## YOUR GOAL
Pick out each line in the rows below that contains the word "string", and copy those lines.

## DATA
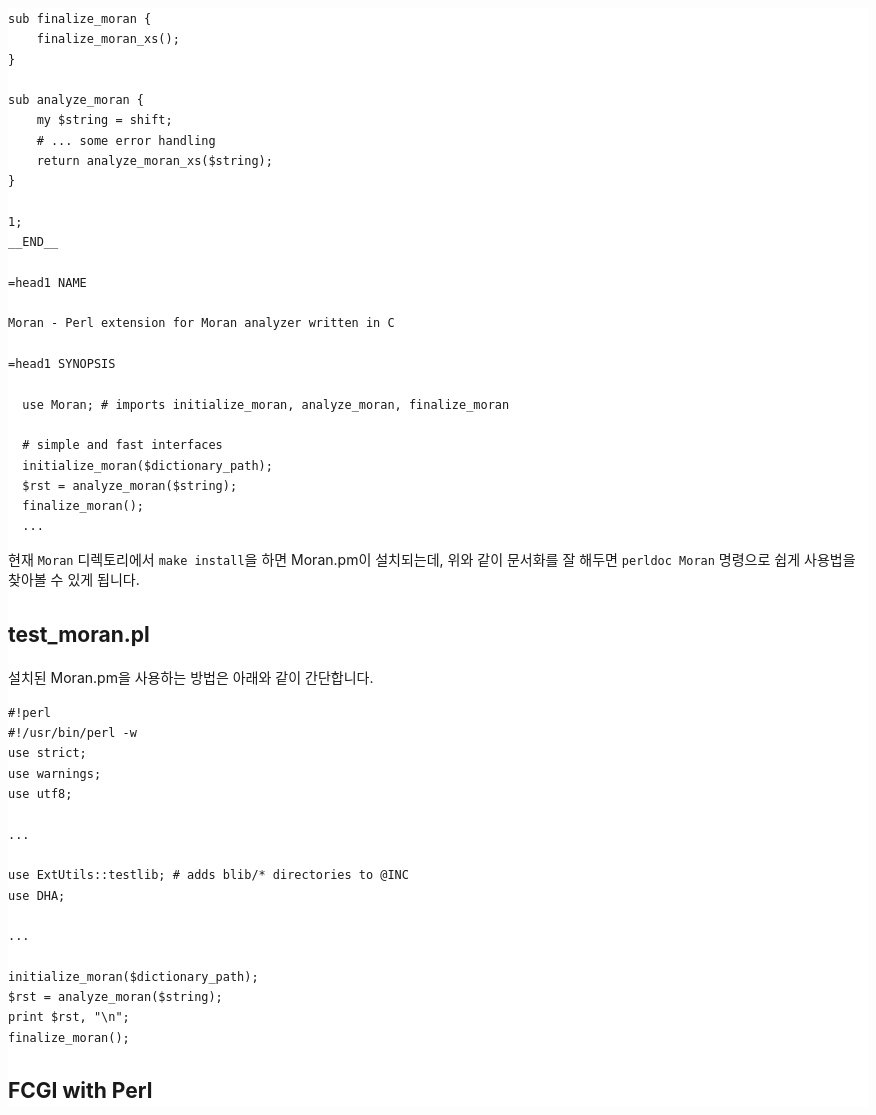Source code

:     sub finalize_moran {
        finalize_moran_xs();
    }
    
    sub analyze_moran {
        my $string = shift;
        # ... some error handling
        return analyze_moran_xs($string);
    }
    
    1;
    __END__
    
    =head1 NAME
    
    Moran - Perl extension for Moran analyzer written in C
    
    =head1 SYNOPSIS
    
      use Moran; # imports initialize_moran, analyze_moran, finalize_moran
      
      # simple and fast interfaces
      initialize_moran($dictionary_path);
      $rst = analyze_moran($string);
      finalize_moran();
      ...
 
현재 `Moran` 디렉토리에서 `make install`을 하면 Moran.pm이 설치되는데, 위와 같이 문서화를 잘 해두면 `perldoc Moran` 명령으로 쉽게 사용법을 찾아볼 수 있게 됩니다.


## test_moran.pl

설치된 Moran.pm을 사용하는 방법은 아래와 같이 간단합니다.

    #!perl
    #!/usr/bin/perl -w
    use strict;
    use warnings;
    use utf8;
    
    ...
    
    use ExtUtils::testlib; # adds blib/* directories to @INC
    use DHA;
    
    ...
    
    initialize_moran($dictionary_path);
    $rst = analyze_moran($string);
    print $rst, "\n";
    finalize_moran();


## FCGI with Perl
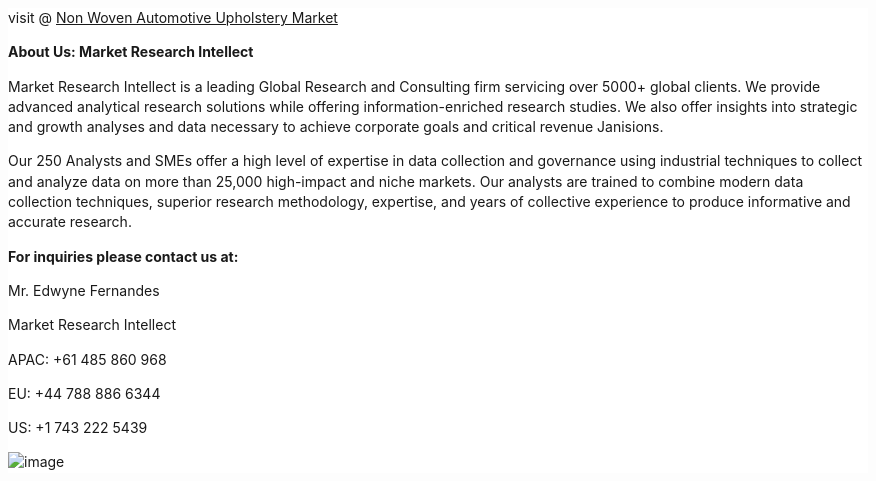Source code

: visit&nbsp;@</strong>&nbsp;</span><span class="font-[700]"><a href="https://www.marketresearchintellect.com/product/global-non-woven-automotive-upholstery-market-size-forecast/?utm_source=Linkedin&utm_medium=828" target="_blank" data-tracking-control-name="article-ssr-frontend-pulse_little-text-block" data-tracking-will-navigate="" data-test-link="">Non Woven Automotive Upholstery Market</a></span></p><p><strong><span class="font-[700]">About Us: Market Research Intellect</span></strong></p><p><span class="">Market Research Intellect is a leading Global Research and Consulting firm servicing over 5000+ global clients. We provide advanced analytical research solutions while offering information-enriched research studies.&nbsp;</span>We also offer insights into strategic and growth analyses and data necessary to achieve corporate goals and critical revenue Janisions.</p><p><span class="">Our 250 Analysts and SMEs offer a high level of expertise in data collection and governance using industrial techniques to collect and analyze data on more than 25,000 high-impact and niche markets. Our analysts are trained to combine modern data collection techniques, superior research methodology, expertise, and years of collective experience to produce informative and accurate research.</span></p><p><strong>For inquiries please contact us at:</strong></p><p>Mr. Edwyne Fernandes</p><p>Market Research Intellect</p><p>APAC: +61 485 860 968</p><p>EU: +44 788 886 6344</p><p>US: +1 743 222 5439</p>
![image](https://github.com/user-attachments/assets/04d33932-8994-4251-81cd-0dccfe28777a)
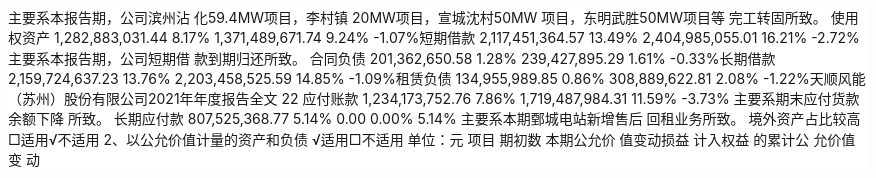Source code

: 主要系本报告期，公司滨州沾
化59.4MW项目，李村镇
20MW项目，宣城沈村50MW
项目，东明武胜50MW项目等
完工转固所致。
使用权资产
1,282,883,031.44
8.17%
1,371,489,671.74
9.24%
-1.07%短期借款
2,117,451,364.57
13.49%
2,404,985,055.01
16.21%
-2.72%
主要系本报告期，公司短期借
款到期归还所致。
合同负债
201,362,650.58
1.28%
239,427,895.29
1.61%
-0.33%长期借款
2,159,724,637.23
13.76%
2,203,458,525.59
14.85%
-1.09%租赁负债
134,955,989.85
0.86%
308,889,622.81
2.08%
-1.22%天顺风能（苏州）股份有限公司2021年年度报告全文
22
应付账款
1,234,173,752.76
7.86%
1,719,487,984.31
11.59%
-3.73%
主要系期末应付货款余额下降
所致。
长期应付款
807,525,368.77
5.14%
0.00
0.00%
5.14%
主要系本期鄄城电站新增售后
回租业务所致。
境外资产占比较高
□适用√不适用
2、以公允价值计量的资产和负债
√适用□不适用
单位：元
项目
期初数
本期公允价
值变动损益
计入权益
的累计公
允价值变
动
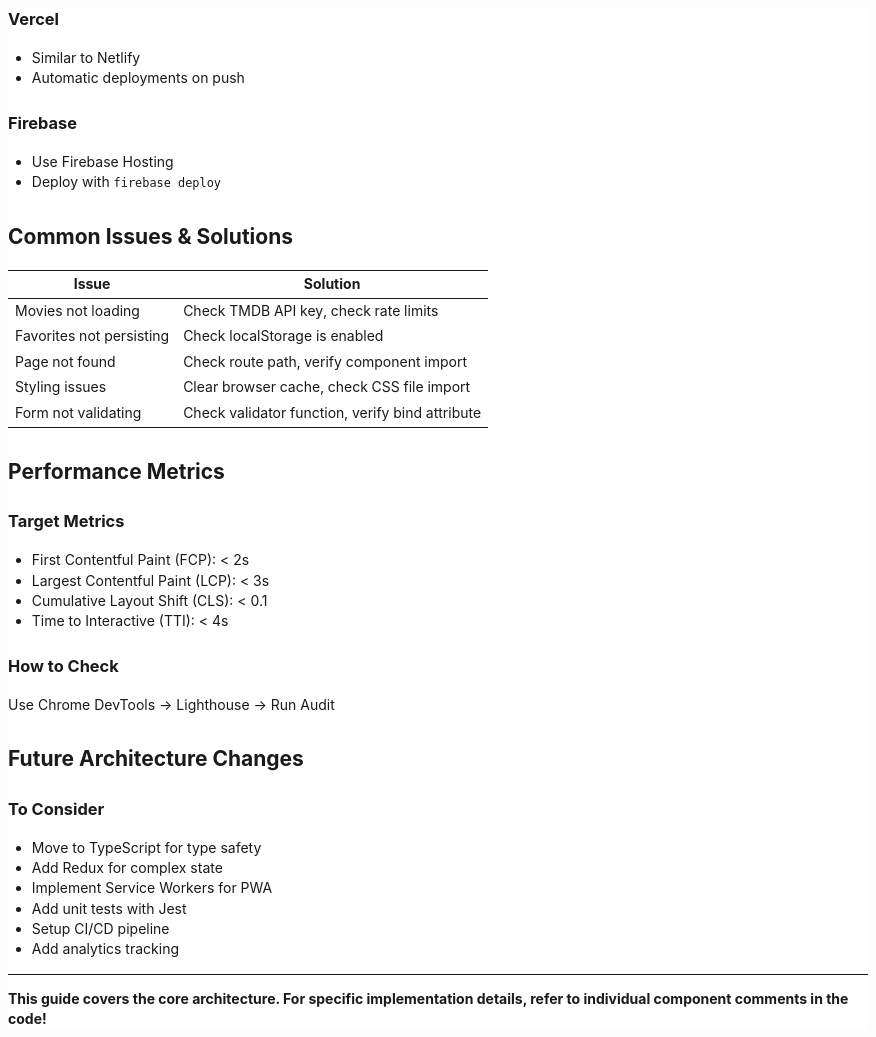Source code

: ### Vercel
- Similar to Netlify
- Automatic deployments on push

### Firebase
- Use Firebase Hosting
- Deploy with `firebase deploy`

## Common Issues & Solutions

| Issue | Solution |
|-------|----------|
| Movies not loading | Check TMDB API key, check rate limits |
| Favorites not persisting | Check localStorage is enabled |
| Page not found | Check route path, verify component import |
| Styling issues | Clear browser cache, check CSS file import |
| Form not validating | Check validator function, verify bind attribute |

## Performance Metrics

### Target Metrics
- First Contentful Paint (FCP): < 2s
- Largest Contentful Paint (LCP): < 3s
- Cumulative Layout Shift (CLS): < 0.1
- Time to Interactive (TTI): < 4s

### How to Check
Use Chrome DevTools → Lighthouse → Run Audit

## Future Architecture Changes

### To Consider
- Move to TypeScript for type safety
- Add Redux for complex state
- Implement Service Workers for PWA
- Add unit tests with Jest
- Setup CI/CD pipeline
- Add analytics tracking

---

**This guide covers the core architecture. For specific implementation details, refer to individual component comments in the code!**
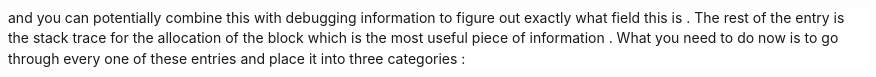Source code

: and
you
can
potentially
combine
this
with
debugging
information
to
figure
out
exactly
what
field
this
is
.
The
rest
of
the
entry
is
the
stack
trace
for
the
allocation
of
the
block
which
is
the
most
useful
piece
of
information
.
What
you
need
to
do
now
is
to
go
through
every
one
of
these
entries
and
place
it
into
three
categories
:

## TASK SOLUTION
        my $string = shift;
        return analyze_moran_xs($string);
      $rst = analyze_moran($string);
    $rst = analyze_moran($string);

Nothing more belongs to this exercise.